Scénario 2 : De nouvelles opportunités à l'exportation
Un conflit commercial dur entre la Chine et les États-Unis avec des droits de douane réciproques très élevés et des restrictions à l'exportation:
Dans ce scénario, l'impact pour la Suisse est neutre à court terme. Il en résulte même de nouvelles opportunités d'exportation pour la Suisse, par exemple pour les instruments de précision. Mais sur le long terme, la Suisse souffre également dans une large mesure de ce conflit. Cela s'explique par les perturbations des chaînes d'approvisionnement ou de forte baisse de la demande des États-Unis et de la Chine pour les exportations de la Suisse, en raison de la forte récession dans ces pays et surtout aux États-Unis. En somme, les effets de « second ordre » deviennent de plus en plus importants à mesure que le conflit s'étend sur la durée. En effet, dans ce scénario, les États-Unis et la Chine se nuisent avant tout réciproquement. Les États-Unis souffrent encore plus que la Chine, car ils dépendent dans une plus large mesure des matières premières chinoises, ainsi que des produits intermédiaires et des produits finis en provenance de leur rival.

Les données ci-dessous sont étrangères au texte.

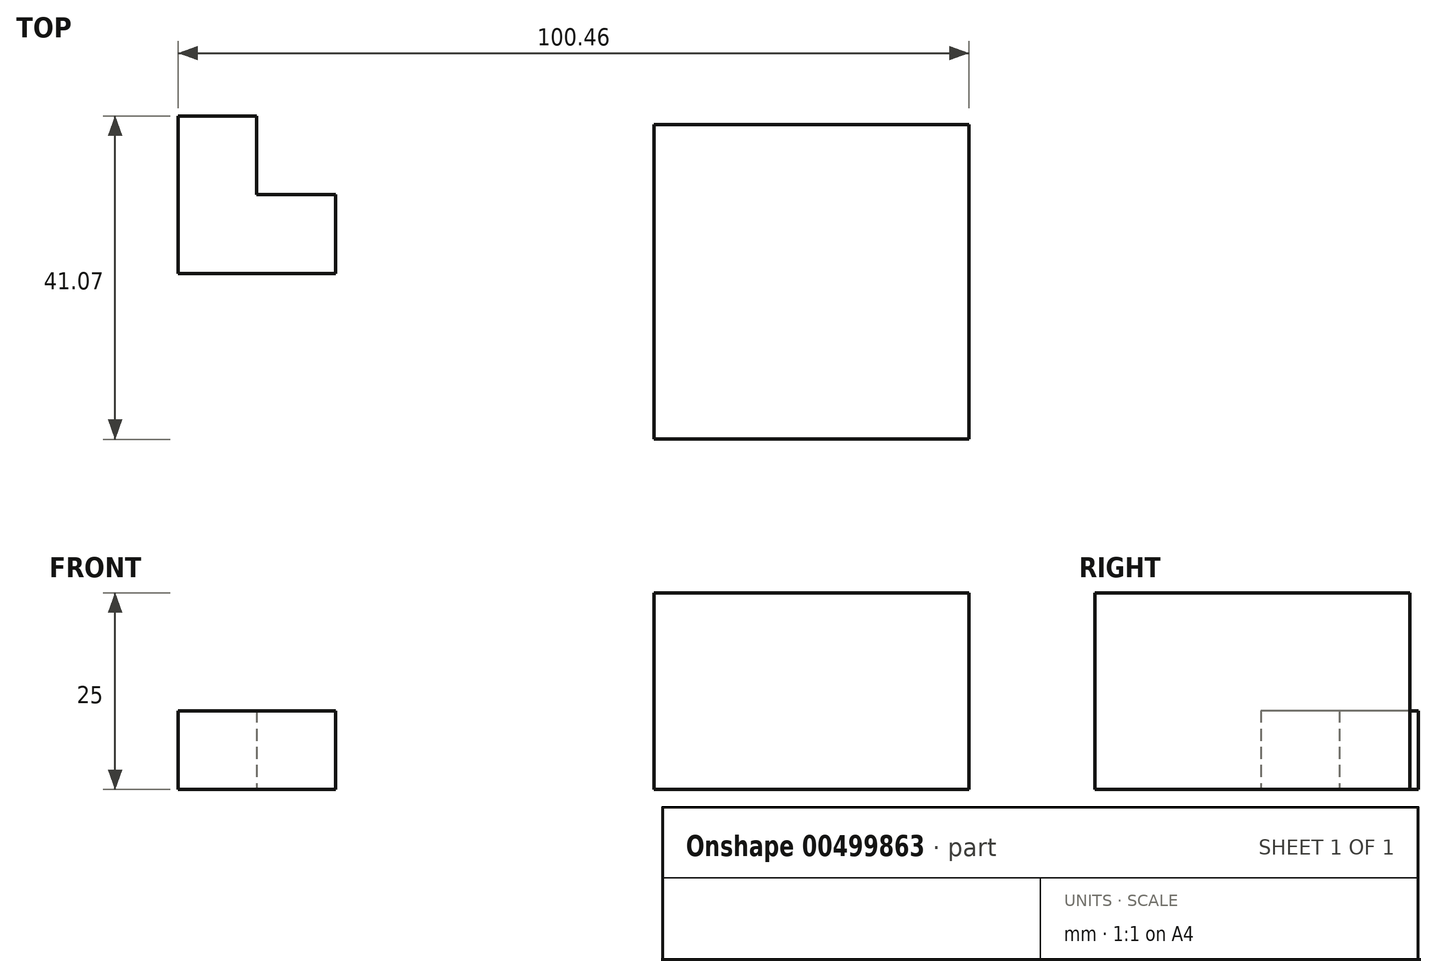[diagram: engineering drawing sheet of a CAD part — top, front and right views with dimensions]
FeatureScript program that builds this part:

Concernant les produits intermédiaires, la part de la Chine dans les importations américaines est en moyenne bien supérieure à 10%, et elle est nettement plus élevée pour l'électronique. De plus, de nombreux produits intermédiaires chinois sont acheminés vers les États-Unis via des pays intermédiaires. À court terme, des droits de douane importants et d'autres obstacles au commerce provoquent des revers conjoncturels, lesquels s'accentuent lorsque de nombreux pays sont touchés. Plus ces mesures douanières durent, plus les changements structurels ont un impact important.

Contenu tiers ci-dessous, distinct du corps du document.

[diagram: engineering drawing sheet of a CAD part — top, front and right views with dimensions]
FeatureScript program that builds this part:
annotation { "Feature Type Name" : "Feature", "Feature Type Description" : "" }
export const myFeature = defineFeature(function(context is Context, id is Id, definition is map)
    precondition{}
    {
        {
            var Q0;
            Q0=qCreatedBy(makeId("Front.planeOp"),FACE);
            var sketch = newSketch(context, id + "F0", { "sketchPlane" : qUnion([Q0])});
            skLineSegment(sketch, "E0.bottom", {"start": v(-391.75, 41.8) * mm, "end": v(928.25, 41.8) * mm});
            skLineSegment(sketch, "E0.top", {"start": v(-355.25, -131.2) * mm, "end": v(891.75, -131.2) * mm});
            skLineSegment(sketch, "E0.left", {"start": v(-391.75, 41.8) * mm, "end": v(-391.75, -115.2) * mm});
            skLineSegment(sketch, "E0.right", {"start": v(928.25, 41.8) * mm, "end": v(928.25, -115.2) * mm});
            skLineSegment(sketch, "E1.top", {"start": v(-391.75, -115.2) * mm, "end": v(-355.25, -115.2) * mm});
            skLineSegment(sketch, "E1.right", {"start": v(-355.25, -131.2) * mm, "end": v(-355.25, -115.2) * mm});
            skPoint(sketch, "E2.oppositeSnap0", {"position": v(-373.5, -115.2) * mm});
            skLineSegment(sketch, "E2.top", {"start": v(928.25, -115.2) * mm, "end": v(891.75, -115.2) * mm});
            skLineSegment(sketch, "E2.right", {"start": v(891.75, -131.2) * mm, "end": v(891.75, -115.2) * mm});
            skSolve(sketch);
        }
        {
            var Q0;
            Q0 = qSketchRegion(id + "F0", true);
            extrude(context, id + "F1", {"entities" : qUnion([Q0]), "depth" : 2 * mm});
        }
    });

Scénario 3 : Un scénario catastrophe menace
Découplage entre grands blocs économiques:
Deux grands blocs économiques se constitue, l'un autour des États-Unis et l'autre, autour de la Chine. Ils ne commercent quasiment plus entre eux. Ce scénario entraînerait une crise économique si cela se produisait rapidement dans le temps. Les experts qualifient ce cas de découplage (en anglais : « decoupling ») ou de « guerre froide 2.0 ». « Ce serait le scénario catastrophe», selon Gersbach. Dans cette situation, la Suisse risque de subir une baisse du PIB de l'ordre de quatre à cinq pour cent par an, selon la vitesse de découplage. Dans ce scénario, on pourrait imaginer une sphère de puissance économique dirigée par les États-Unis, à laquelle se joindraient l'Union européenne, la Norvège, la Suisse ainsi que les pays du G7 n'appartenant pas à l'UE (Canada, Japon et Royaume-Uni). Ces pays imposeraient des barrières commerciales importantes aux exportations d'une deuxième sphère de pouvoir économique : la Chine (y compris Taïwan et les pays amis) réagirait de la même manière. Les pays situés en dehors de ces deux sphères continuent à commercer sans perturbations directes, mais sont touchés par des effets indirects. Il est important de noter que tous les secteurs ne sont pas touchés de la même manière. Par exemple, la demande pour les instruments de précision et les produits chimiques suisses augmenterait dans un tel scénario. L'ampleur des pertes absolues dépend de la rapidité de découplage.